Shot on a Canon 5DMIII with an EF 16-35mm f/2.8L II USM lens, handheld (16mm, f/14, 1/40s, ISO 160)
My alarm went off around 6:20am. I grumbled and put it in snooze mode, but as soon as I saw the horizon starting to glow, I perked up. I’ve been lucky enough to camp in some pretty epic locations over the years, so when I find a spot that gives me a view like this, any discomfort I’m feeling takes a backseat. And even if there isn’t a killer landscape right outside of my tent window, the sounds are something else that make me live for sleeping under the stars. From coyotes howling to the rustling of bushes around me, I’ve felt very connected to nature even when it’s pitch black out. As much as I prefer the comfort of a cabin or sleeping in the back of my Jeep, tent camping is one of those experiences that engages all of your senses and makes you think about everything that exists beyond the bubble of space you occupy.
Shot on a Canon 5DMIII with an EF 24-70mm f/2.8L II USM lens and a meFOTO aluminum GlobeTrotter tripod (70mm, f/10, 1/40s, ISO 100)
Sometimes I screw up. I miss the light, my focus isn’t razor sharp or I do a lousy job scouting and settle for an average place to shoot sunset. As soon as I saw this photographer perched on a ledge at Canyonlands National Park, I wished I was in his spot. But then who did he have standing in front of him to show the scale of the landscape below? As much as I shy away from including people in my photos, sometime the human element is what actually makes an image.
Shot on a Canon 5DMIII with an EF 24-70mm f/2.8L II USM lens and a meFOTO GlobeTrotter Air tripod (45mm, f/4.5, 1/80s, ISO 100)
I was bummed that the clouds didn’t light up, but a moody sky makes me nearly as happy as a horizon full of cotton candy pinks and purples. The grey formations swirling above the rocks in Capitol Reef National Park had me thinking about one thing, and one thing only: Storm chasing. I went for the first time last year, and I’m hooked. And yup, I’m going out again this spring…
Shot on a Canon 5DMIII, an EF 70-200mm f/2.8L IS II USM lens and a meFOTO aluminum GlobeTrotter tripod (200mm, f/10, 1/10s, ISO 100)

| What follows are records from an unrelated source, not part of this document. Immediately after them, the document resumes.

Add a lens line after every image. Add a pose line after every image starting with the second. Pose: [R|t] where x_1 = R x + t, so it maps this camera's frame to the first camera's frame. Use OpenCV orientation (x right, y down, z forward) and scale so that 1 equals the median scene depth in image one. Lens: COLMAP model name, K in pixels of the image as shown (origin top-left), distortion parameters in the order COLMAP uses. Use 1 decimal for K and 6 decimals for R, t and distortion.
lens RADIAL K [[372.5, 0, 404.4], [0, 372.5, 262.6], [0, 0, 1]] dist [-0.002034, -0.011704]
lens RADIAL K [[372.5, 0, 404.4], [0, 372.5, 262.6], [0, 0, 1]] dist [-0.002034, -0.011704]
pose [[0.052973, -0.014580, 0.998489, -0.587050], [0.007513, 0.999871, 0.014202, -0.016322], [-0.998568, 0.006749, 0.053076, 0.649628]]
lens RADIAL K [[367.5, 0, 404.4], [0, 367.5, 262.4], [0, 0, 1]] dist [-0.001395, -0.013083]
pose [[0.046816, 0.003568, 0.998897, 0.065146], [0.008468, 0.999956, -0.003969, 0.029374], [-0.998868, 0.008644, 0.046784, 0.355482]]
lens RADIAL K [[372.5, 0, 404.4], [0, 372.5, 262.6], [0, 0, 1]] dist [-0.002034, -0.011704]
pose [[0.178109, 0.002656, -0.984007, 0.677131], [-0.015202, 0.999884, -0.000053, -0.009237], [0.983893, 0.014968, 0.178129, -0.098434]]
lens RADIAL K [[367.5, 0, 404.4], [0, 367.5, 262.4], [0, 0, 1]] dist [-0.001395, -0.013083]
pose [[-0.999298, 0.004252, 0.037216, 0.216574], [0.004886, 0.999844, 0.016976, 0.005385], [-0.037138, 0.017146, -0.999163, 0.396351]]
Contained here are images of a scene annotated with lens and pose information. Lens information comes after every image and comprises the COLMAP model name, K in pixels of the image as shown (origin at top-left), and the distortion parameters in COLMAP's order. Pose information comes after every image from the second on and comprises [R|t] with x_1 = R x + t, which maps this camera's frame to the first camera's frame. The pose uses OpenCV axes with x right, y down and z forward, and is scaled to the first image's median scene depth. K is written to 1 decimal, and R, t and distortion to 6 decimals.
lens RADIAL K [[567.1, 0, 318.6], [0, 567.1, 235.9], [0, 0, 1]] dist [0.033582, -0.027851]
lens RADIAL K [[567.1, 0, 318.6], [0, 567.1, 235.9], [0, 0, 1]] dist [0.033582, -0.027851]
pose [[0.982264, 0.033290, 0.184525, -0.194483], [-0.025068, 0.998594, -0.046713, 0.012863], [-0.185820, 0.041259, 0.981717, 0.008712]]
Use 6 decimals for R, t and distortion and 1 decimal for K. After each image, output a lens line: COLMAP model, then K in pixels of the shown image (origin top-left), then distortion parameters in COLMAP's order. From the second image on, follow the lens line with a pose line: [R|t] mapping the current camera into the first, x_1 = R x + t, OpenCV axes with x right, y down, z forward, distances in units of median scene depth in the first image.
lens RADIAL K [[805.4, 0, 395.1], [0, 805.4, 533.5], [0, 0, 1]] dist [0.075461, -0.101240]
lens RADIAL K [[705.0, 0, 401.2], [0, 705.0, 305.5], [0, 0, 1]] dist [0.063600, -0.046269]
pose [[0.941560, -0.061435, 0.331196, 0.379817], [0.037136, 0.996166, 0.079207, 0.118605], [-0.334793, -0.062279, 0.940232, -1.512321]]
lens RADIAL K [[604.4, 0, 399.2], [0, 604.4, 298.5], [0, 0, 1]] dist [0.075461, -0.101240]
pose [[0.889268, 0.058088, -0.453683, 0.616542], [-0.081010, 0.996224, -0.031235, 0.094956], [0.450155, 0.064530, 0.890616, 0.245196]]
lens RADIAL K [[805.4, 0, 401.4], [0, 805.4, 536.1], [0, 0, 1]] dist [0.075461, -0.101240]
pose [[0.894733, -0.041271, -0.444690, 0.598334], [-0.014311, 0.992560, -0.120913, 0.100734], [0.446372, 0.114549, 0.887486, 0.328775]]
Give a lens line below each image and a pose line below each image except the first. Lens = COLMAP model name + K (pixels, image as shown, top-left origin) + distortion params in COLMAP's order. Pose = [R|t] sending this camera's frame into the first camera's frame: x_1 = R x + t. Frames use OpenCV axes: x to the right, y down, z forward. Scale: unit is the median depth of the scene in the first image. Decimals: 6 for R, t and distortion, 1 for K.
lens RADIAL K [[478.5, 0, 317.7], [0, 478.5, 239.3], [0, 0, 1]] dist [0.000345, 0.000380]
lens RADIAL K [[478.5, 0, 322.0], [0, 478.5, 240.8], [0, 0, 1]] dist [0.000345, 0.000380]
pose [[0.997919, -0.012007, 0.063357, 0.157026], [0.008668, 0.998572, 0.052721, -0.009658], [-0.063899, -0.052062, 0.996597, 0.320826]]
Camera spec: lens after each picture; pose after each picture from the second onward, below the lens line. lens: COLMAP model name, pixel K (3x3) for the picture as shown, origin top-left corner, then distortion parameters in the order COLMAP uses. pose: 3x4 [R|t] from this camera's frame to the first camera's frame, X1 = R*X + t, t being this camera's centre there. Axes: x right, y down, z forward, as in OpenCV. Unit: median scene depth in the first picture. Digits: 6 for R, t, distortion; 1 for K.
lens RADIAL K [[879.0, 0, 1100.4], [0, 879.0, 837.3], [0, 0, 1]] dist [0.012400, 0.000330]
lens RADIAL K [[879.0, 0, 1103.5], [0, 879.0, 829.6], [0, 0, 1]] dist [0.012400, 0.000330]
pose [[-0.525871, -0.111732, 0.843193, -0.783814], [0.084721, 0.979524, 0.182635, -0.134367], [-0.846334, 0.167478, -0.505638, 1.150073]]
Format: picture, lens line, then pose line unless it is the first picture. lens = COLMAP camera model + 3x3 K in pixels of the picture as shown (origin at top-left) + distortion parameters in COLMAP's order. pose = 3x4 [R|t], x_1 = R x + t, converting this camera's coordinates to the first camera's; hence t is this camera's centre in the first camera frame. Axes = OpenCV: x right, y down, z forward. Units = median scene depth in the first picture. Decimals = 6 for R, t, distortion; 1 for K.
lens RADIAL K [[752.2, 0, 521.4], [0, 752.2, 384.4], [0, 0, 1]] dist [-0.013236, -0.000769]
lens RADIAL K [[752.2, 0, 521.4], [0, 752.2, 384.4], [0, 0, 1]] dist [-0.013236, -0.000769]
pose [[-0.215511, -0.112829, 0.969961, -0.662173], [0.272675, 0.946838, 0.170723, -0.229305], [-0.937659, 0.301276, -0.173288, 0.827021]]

I don’t even know how to begin to describe this wall of magically lit dirt and rocks, but it was just as awesome in person as it was in the photos I saw prior to this trip. I felt a connection with this landscape that I haven't had in a while. A true sense of marvel, and just enough satisfaction with the images I shot that I didn't feel defeated when I left. As I get older, I find myself appreciating these moments more and more, as they become harder to find.
These are the moments that matter. They teach you, define you and determine where you will end up. Over the last year and a half I’ve turned my life into one big road trip, and I feel more at home now than I ever did before.